Start of PASSAGE PROVIDED
We will clean up the code a little and assign our methods AFTER we assign our read only properties. This will result in the read only items being at the top of the object when you do a console.log() on it.

The final _model.js file Link to heading

So our final _model.js file should look something like this:

// version 4 of _model.js
module.exports = (config) => {
  /*
   *  GUARD
   */
  function _guard(config) {
    return (record) => {
      if (Array.isArray(config.guarded)) {
        for (const field of config.guarded) {
          delete record[field]
        }
      }
      return record
    }
  }

  /*
   *  POPULATE
   */
  function _populate(config) {
    return (data) => {
      let output = {}
      if (config.schema && config.schema.properties) {
        for (const field of Object.keys(config.schema.properties)) {
          let prop = config.schema.properties[field]
          let val = data[field]
          // only include properties from the data variable that
          // a) exist in the schema properties list, and
          // b) are assigned a value (skip undefined values)
End of PASSAGE PROVIDED
### SHORT PROBLEM A
According to the _model.js passage, what does assigning the methods after the read-only properties cause when you console.log() the object?
The passage above and the listing that comes next are separate, unrelated material.
Start of PROVIDED ENTRIES
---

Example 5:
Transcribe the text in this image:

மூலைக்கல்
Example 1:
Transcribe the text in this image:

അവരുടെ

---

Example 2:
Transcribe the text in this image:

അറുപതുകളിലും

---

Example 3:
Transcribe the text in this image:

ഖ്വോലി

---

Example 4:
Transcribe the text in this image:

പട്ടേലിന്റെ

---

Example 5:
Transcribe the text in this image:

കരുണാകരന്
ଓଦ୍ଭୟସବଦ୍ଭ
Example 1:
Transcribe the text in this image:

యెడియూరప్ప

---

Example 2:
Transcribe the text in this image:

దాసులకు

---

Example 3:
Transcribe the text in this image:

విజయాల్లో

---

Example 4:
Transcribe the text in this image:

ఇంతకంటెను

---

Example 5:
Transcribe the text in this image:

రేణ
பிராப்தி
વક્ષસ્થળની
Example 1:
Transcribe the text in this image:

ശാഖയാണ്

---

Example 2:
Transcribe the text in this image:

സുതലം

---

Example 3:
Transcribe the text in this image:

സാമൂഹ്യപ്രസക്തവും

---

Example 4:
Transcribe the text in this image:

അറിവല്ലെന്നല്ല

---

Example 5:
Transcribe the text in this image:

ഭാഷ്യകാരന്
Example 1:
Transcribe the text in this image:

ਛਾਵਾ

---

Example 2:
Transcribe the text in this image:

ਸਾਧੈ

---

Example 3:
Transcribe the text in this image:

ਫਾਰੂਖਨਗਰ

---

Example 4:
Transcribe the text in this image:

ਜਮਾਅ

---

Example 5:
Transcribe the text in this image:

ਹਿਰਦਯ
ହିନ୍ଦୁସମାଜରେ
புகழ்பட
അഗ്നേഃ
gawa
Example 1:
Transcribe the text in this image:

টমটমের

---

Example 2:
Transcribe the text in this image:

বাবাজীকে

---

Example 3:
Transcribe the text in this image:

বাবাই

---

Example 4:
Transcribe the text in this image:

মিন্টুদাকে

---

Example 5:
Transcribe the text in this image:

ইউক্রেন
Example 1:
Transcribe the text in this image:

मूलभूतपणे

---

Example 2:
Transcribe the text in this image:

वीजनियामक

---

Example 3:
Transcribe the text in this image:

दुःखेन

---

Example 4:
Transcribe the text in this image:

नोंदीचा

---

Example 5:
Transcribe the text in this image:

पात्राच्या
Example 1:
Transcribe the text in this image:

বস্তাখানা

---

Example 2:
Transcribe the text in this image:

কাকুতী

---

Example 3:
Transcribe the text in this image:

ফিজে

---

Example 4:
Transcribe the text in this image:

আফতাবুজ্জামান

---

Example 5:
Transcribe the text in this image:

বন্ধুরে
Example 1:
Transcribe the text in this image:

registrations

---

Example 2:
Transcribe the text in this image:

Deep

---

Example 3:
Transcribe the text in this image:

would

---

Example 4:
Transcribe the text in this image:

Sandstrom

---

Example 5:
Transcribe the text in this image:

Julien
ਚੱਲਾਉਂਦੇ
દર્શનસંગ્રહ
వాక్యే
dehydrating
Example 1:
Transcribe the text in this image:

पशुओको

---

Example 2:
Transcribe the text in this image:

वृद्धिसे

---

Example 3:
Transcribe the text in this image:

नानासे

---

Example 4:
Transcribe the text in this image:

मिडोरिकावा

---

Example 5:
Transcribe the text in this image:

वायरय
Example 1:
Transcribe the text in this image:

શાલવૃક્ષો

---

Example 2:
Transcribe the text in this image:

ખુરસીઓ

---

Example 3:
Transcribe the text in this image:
End of PROVIDED ENTRIES
### SHORT PROBLEM B
Format the stretch of the listing from its start through the line containing "പട്ടേലിന്റെ", both ends included, as a JSON list of strings with one string per line, leaving out blank lines.

### REPLY A
The read-only items appear at the top of the object.

### REPLY B
[
  "---",
  "Example 5:",
  "Transcribe the text in this image:",
  "மூலைக்கல்",
  "Example 1:",
  "Transcribe the text in this image:",
  "അവരുടെ",
  "---",
  "Example 2:",
  "Transcribe the text in this image:",
  "അറുപതുകളിലും",
  "---",
  "Example 3:",
  "Transcribe the text in this image:",
  "ഖ്വോലി",
  "---",
  "Example 4:",
  "Transcribe the text in this image:",
  "പട്ടേലിന്റെ"
]